Predictably lost in all the chortling in the mainstream media and blogosphere over the setback for the White House is that:
* The Islamic jihad against the U.S. and the West has not gone away.The Justice Department's initial response to the Hamdan decision was to file a request with the U.S. Circuit Court in Washington to hold a briefing to discuss the impact of the decision. The briefing would be held in connection with other pending cases in which detainees at the Guantánamo Bay military prison challenge how their cases are being handled.
* The War on Terror still needs to be prosecuted vigorously and the homeland protected.
* That the enemy, whether Al Qaeda in Afghanistan, insurgents in Iraq or Hamas in Palestine, must not be allowed to view the court ruling as a setback or a sign of weekness, but rather a necessary corrective in a democracy built on checks and balances. (You didn't ask, but I absolutely support Israel's incursion, airstrikes and kidsnappings in Gaza.)
* That Ahmed Salim Hamdan's incarceration is necessary and when he is tried will be convicted for his terrorists deeds.
This is no small matter because of one if the more draconian actions taken by the administration in subverting the Rule of Law --the Detainee Treatment Act of 2005.
The act stripped all federal courts of jurisdiction to hear habeas cases filed by any Guantánamo detainee and set up a new but more limited review of detainees' status by the D.C. Circuit. The law covered cases testing the detention of individuals not yet charged with any crimes, and those testing the war crimes tribunals.In essence, the Justice Department is lost in the woods and needs the Circuit Court's help to find its way out.
YOO SAID IT
If it can be said that the Supreme Court's rebuke targeted any one man beyond the president, it is John C. Yoo, the principal architect of the Bush administration's novel legal strategy in the War on Terror. It was Yoo's reasoning that went into the administrations arguments before The Supremes in defending its treatment of Hamden.Yoo is not a happy camper.
Now a law professor at the University of California, Berkeley, he had this to say about the ruling:
What the court is doing is attempting to suppress creative thinking. The court has just declared that it's going to be very intrusive in the war on terror. They're saying, "We're going to treat this more like the way we supervise the criminal justice system. "Yoo fears that the ruling could mean the collapse of the U.S.'s vital leadership role in the War on Terror:
It could affect detention conditions, interrogation methods, the use of force. It could affect every aspect of the war on terror.In hindsight, it seems like it was inevitable that the shaky legal limb that Yoo took the administration out onto would break sooner or later.
Noted the New York Times about Yoo's bitter comments:
He was not overstating his case. True, the decision itself — holding that the government could not try detainees held at Guantánamo Bay, Cuba, for war crimes in a particular way — was narrow, given that it directly affected only 10 men and did not address the administration's broader contention that it can hold those men and hundreds of others without charges forever. And Congress may yet put some or all of the president's programs on firmer legal footing.

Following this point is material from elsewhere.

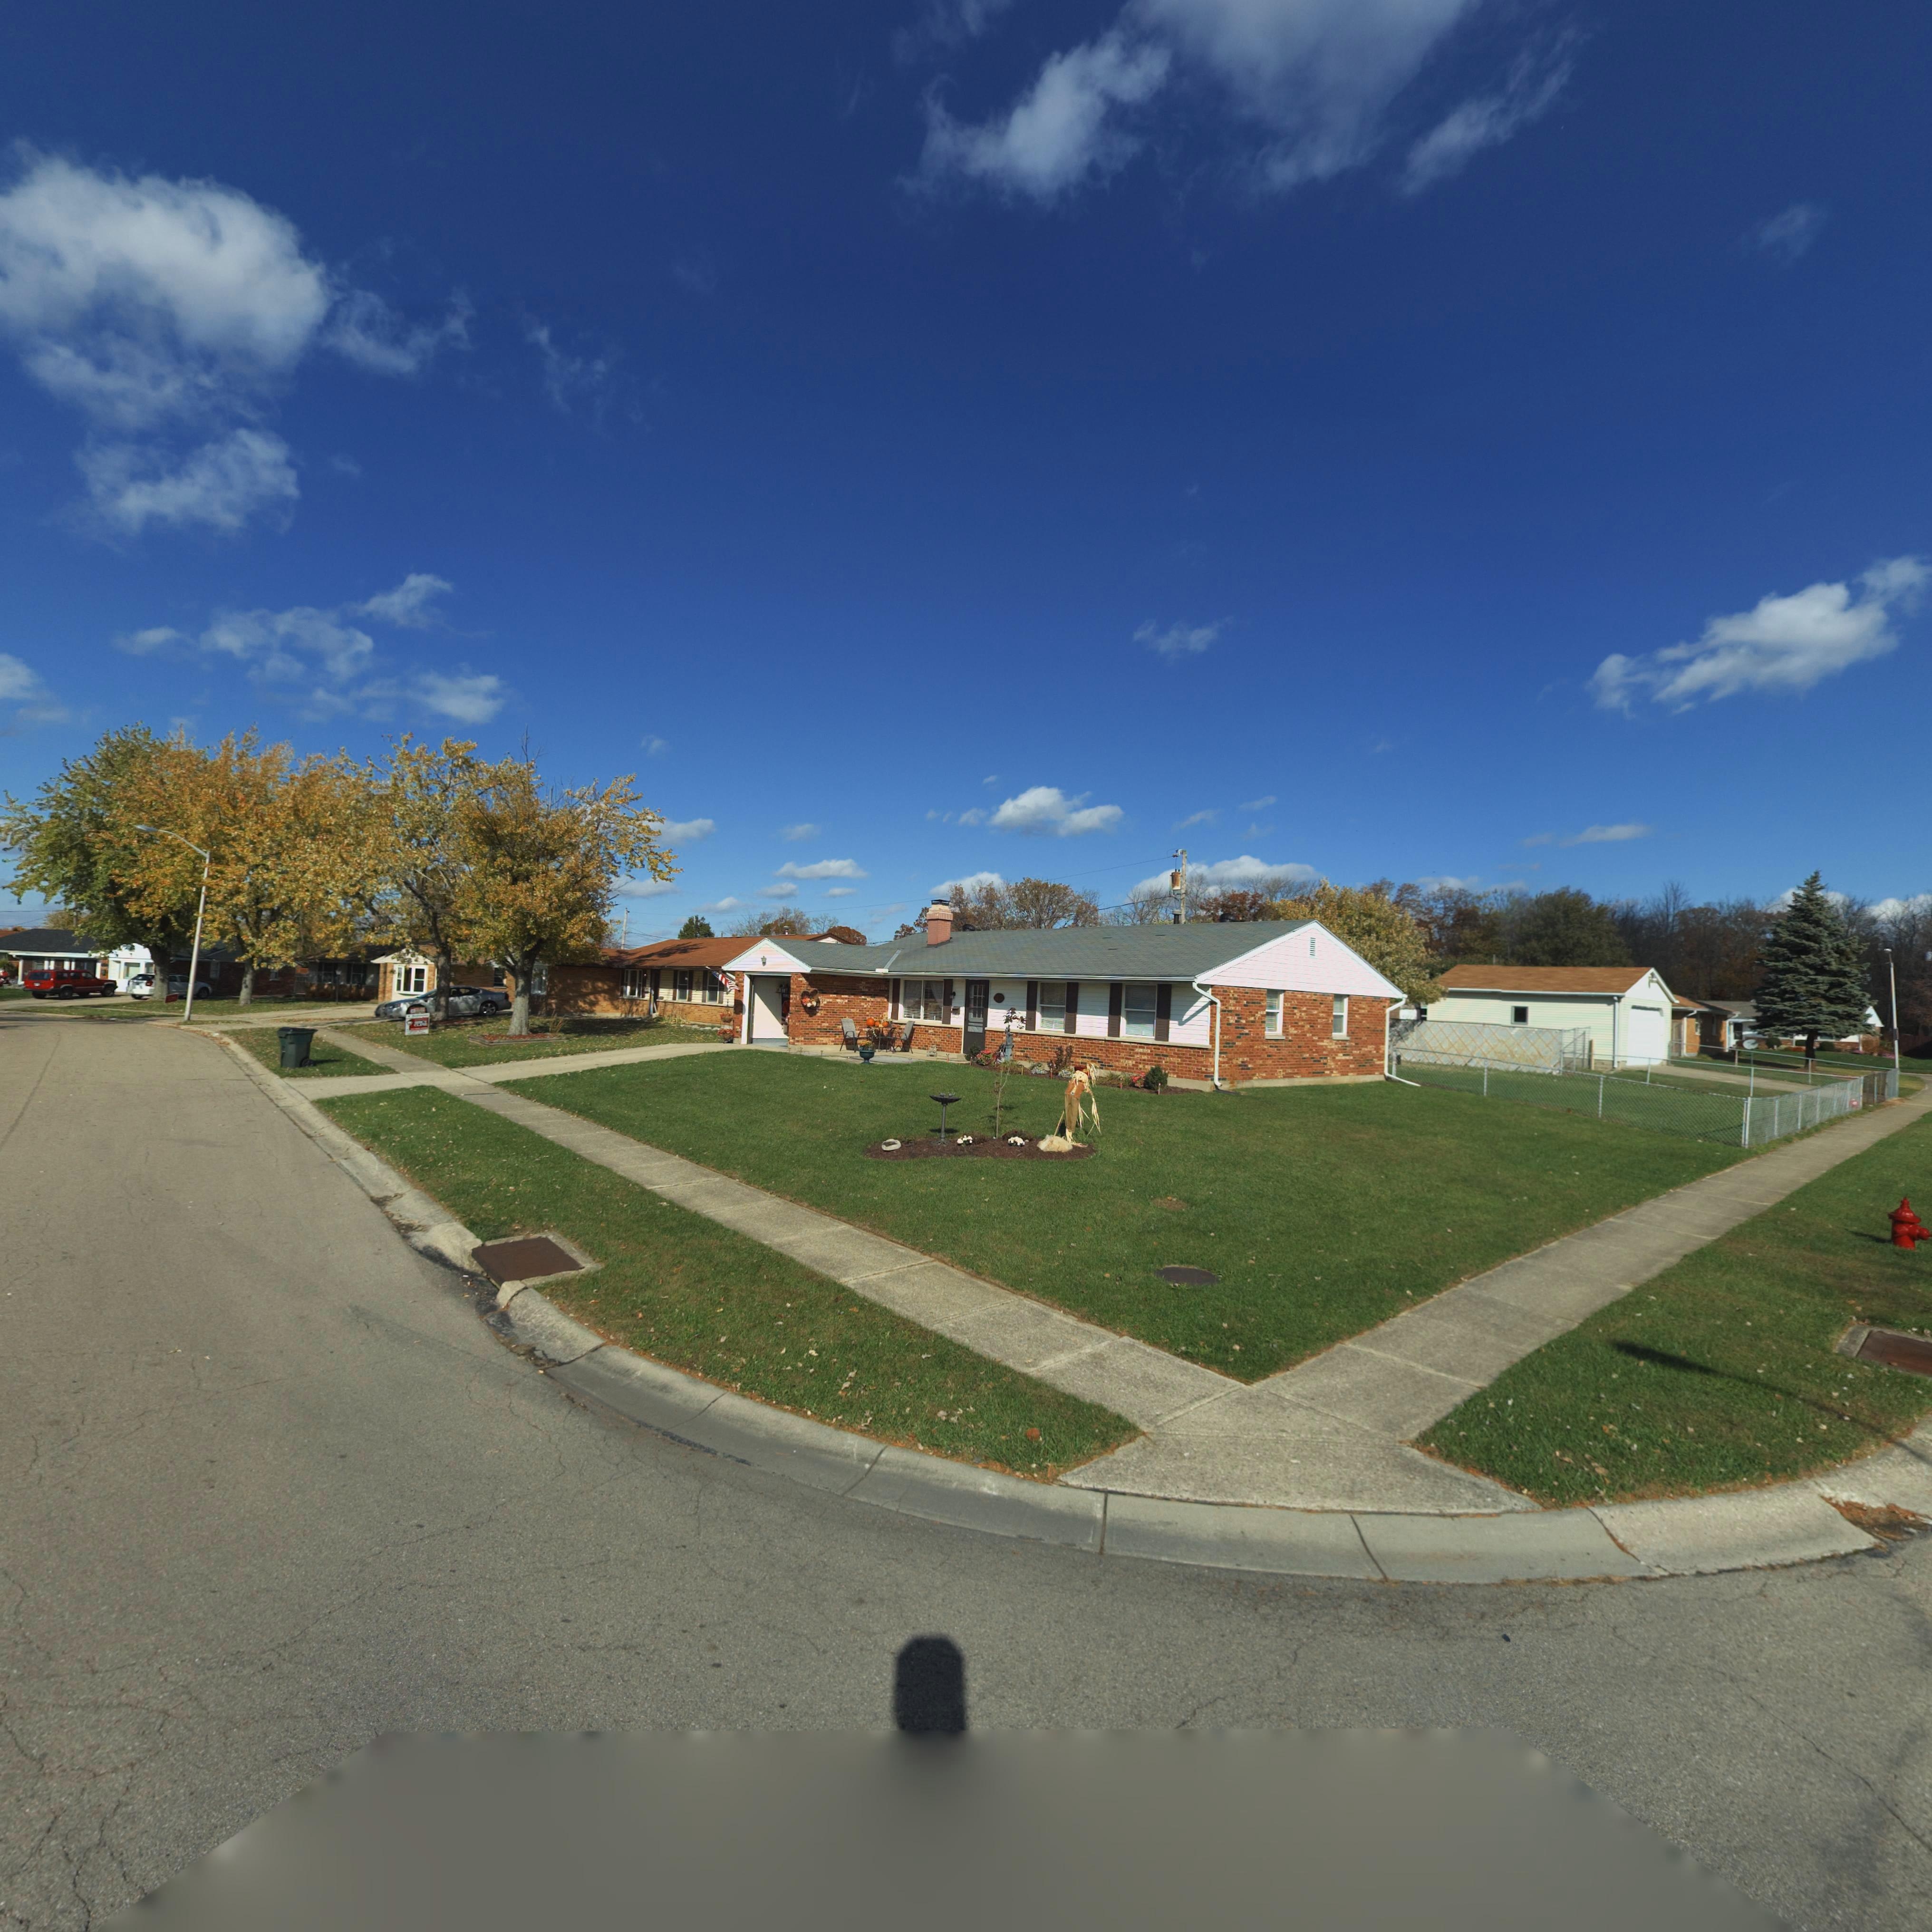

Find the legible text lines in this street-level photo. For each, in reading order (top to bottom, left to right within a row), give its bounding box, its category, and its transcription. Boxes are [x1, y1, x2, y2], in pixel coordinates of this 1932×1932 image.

But the effect of the decision, constitutional lawyers across the political spectrum agreed, could devastate the administration's main legal justifications for its campaign against the terrorist threat.
WE'VE BEEN DOWN THIS ROAD BEFORE
Finally, let's not lose sight as we approach Independence Day that if the fallout from Hamdan represents a true constitutional crisis -- and I believe that it does -- we've been down this road before.Abraham Lincoln suspended habeas corpus during the Civil War. FDR interned thousands of Japanese-American citizens during World War II. Richard Nixon conspired to undermine the Constitution in Watergate.Be that as it may, President Bush has gotten us into really big trouble at a time in our history when there is no greater threat to the security of the homeland.
And I'm not sure anyone in a position of authority has a clue about what to do about it.